“Gesundheit,” said Hoskins.

“Look,” Marmie's voice sweetened, “you wanted two changes, right? You wanted an introductory scene with the battle in space. Well, I gave that to you. It's right here.” He waved the manuscript under Hoskin's nose and Hoskin moved away as though at a bad smell.

“But you also wanted the scene on the spaceship's hullcut into with a flashback into the interior,” went on Marmie, “and that you can't get. If I make that change, I ruin an ending which, as it stands, has pathos and depth and feeling.”

Editor Hoskins sat back in his chair and appealed to his secretary, who throughout had been quietly typing. She was used to these scenes.

Hoskins said, “You hear that, Miss Kane? He talks of pathos, depth, and feeling. What does a writer know about such things? Look, if you insert the flashback, you increase the Suspense; you tighten the story; you make it more valid.”

“How do I make it more valid?” cried Marmie in anguish. “You mean to say that having a bunch of fellows in a spaceship start talking politics and sociology when they're liable to be blown up makes it more valid? Oh, my God.”

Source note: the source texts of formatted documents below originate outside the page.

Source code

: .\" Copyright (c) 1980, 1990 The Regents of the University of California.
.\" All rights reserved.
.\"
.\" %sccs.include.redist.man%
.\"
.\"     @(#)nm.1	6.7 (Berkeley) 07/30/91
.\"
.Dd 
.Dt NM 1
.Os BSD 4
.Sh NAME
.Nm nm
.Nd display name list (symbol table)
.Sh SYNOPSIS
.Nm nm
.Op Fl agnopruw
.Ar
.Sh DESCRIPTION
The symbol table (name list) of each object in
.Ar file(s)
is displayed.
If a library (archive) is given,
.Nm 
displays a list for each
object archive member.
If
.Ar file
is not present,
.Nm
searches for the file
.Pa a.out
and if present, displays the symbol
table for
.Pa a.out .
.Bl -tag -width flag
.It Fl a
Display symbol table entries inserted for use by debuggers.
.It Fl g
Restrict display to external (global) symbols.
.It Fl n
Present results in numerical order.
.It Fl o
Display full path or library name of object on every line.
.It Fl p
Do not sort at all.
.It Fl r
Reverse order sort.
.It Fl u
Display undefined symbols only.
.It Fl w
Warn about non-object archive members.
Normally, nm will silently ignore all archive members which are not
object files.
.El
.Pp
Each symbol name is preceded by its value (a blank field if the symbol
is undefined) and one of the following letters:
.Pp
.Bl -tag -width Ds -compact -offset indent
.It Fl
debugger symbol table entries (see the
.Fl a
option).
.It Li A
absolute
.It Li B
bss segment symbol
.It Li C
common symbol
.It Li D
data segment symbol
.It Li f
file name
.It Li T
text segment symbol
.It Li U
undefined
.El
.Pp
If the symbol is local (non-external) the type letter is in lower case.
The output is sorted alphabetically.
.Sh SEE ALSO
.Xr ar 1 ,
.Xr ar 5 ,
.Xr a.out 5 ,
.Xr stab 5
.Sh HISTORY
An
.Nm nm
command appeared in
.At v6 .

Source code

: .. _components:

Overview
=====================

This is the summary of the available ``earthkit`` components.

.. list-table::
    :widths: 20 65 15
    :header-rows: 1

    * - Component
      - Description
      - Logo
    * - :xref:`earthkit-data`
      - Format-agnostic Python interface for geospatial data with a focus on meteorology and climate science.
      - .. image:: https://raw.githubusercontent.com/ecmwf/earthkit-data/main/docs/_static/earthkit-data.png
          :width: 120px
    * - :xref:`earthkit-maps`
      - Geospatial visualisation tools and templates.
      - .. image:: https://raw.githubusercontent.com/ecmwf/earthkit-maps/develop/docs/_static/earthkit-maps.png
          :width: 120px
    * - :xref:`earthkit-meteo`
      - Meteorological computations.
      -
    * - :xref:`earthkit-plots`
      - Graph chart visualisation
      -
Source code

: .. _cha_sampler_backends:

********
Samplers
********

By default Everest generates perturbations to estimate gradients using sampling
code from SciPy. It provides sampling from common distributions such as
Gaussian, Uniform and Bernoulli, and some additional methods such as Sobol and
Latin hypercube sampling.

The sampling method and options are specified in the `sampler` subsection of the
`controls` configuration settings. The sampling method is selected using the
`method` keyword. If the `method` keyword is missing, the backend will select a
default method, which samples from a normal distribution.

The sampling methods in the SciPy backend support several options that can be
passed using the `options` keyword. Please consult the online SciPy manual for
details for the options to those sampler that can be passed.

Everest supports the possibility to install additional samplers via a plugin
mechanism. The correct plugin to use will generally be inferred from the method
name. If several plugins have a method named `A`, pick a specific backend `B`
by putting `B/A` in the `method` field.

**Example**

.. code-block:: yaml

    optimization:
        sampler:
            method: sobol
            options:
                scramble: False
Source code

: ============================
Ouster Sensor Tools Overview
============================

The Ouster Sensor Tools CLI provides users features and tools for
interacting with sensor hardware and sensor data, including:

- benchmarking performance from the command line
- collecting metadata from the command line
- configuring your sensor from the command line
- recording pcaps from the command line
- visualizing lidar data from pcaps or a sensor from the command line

“There's nothing else you can do. If you wait till the climax is past and then discuss your politics and sociology, the reader will go to sleep on you.”

“But I'm trying to tell you that you're wrong and I can prove it. What's the use of talking when I've arranged a scientific experiment-”

“What scientific experiment?” Hoskins appealed to his secretary again. “How do you like that, Miss Kane. He thinks he's one of his own characters.”

“It so happens I know a scientist.”

“Who?”

“Dr. Arndt Torgesson, professor of psychodynamics at Columbia.”

“Never heard of him.”

“I suppose that means a lot,” said Marmie, with contempt. “You never heard of him. You never heard of Einstein until your writers started mentioning him in their stories.”